THE Conservatives may have scored a much-needed victory in last week's council elections – but the spectre at the feast is the far-right British National Party.

THE Conservatives may have scored a much-needed victory in last week's council elections – but the spectre at the feast is the far-right British National Party.

The party won their first ever council seat in the East of England at Broxbourne in Hertfordshire. Ramon Johns, a 70 year-old cab driver, was elected to the well-heeled district authority centred on Cheshunt, north of Enfield and the M25, which has one of the lowest immigrant populations in the whole of the UK.

The political composition of the authority largely reflects the income levels of the commuting population – Conservatives 34, Labour 2, Independent 1, and now a lone BNP.

While Mr Johns' success is hardly an electoral earthquake, it must be a worry to the strategists of the political parties in our region who will be asking themselves where will be next breakthrough come.

Elsewhere, there is real concern. In June next year, there will be elections to the European Parliament and following the BNP's success in Burnley, plus the votes they picked up in Oldham, the party could win a Euro seat in North West region.

A push by the BNP in areas with large immigrant centres such as Manchester, Bolton, Rochdale, Preston, combined with disaffected votes in Liverpool, Salford, Warrington, Carlisle and throughout Greater Manchester, Merseyside, Lancashire, Cheshire and Cumbria, could produce a massive shock.

It was timely, therefore, for the all-party Home Affairs Select Committee to lambaste the Government over its policy on asylum seekers and the deporting of bogus claimants. The MPs "deprecate the setting of wholly unrealistic targets" for sending home illegals "which serve only to arouse false expectations and which can only prove demoralising for all concerned.

"We are at a loss to understand the basis for the belief that a target of 30,000 removals a year was achievable."

Pointing out that the annual number of asylum seekers has risen from 4,223 in 1982 to 110,700 in 2003, the MPs says this is unsustainable and if allowed to continue unchecked could lead to social unrest.
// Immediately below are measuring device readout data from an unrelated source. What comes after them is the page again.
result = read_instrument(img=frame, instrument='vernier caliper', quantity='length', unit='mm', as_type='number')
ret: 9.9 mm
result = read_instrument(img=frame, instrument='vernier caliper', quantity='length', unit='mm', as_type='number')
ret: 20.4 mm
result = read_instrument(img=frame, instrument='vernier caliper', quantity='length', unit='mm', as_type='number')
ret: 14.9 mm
"It could also, and there are signs this may already be happening, lead to a growing political backlash which will in turn lead to the election of extremist parties with extreme solutions."
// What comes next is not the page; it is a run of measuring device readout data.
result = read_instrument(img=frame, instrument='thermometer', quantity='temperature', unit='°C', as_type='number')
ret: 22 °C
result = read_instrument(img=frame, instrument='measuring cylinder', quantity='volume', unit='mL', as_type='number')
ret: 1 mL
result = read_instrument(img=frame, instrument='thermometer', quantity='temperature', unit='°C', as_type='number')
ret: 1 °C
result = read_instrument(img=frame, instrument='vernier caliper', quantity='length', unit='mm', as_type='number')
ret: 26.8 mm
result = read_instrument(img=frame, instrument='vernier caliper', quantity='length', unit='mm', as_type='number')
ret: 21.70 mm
Which brings us back to the BNP. And while the party is unlikely ever to poll enough to win a seat at Westminster under our first-past-the-post elections, the regional list system of proportional representation used for the euro elections offers the real possibility of a British National Party Euro MP, especially if there is a low turnout.
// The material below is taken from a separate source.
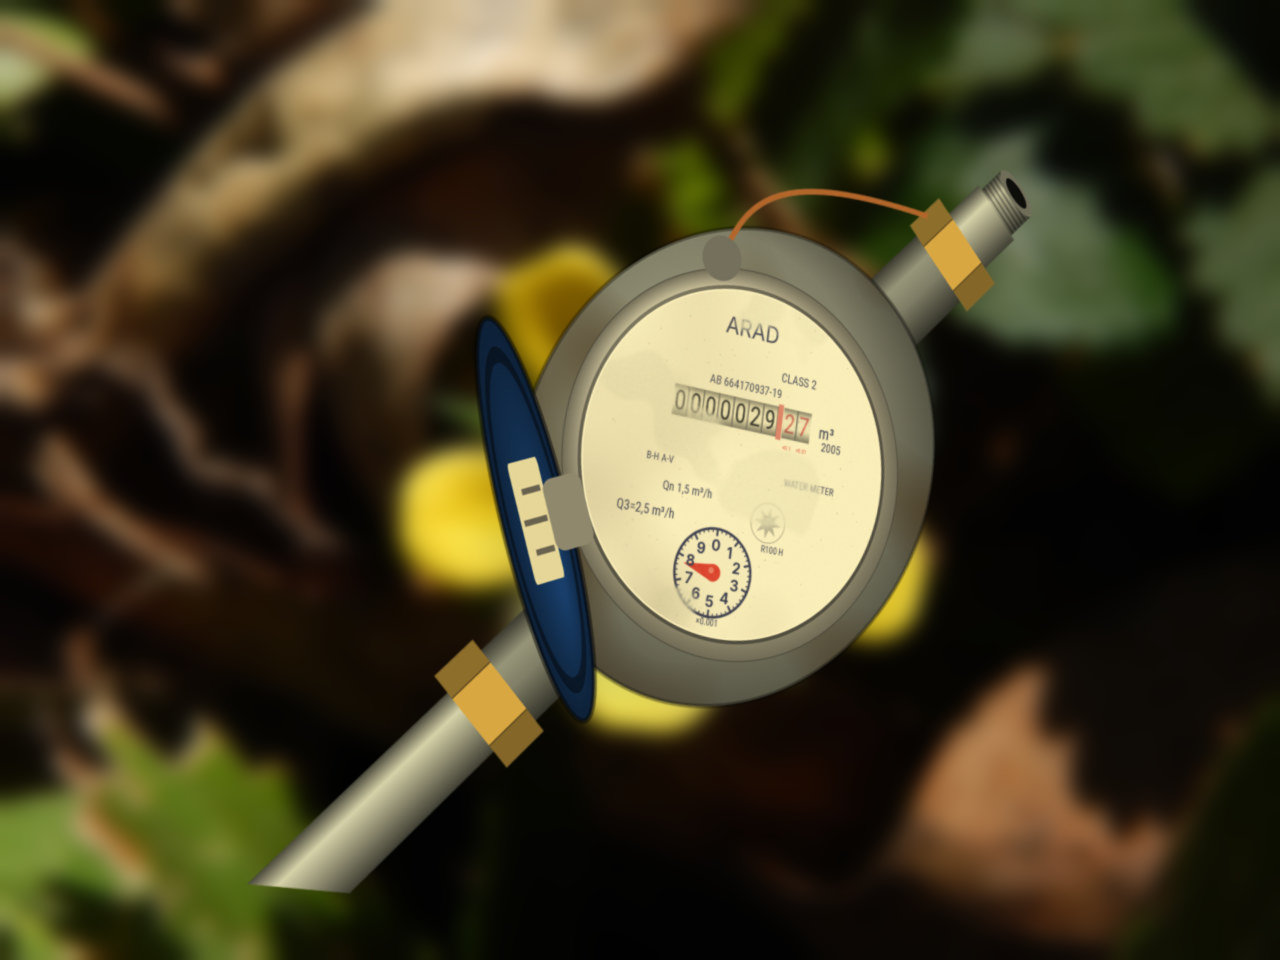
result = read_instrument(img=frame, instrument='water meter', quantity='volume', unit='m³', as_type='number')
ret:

Minor parties can succeed under the list system. The Greens had good results in the 1999 euro elections, and here in the East, the UK Independence Party won a seat, mainly because less than a quarter of the electorate bothered to vote. Had it been a 70% turnout as at General Elections, UKIP would have got nowhere.

TALKING of small parties, congratulations to Andrew Stringer of the Green Party, who unseated Tory John Gilmour in Mid Suffolk's Mendlesham division. He is the first Green councillor to be elected in Suffolk.

Elsewhere, the Greens held on to their two councillors in Braintree's Bradwell, Silver End and Rivenhall division, while Independents won a clutch of seats, mostly in rural divisions with the newly formed West Suffolk Independence Alliance Party having some success in Suffolk's Forest Heath district.

CONSERVATIVES will be buoyed by the latest opinion poll in the wake of the local elections, which shows they have narrowed the gap on Labour to just two points.

Labour stands on 36% (down 5%), the Tories 34% (up 5%), and the Liberal Democrats unchanged on 22%, according to a Populus poll for The Times.

Before the Tories get too excited, however, they must get to at least 42% in the polls to have any chance of winning an election, which means Labour will have to slip to around 32%, a highly unlikely scenario.

The Conservatives, somehow, must claw their way to some sort of electoral respectability in Scotland, Wales, the inner cities and London. Even after last week's voting, there are still no Conservative councillors in four of England's biggest cities – Manchester, Liverpool, Newcastle-upon-Tyne, Sunderland – while they lost ground in Bradford, Bristol and Plymouth.

On the positive side for the Tories, they gained councillors in Birmingham and Coventry, and took the first-past-the-post seats of Edinburgh Pentlands, Ayr, and Galloway & Upper Nithsdale in the Scottish Parliament and Monmouth in the Welsh Assembly.

Tory gains on Braintree and Tendring councils look ominous for Labour MPs Alan Hurst and Ivan Henderson in their highly marginal parliamentary seats of Braintree and Harwich. The results from Chelmsford, Brentwood, St Edmundsbury and Mid Suffolk effectively end any hopes Labour and the Lib Dems had to unseating the local Tory MPs.

But the Liberal Democrats remain a potential threat to Iain Duncan Smith and to a lesser extent Labour. The party had dramatic gains from Labour in Leicester, St Albans and York, consolidated their grip on Cambridge, South Norfolk and Norwich, hit Labour and the Tories in Colchester and Uttlesford, and sunk the Conservatives in North Norfolk, Torbay, Bournemouth, and Windsor & Maidenhead.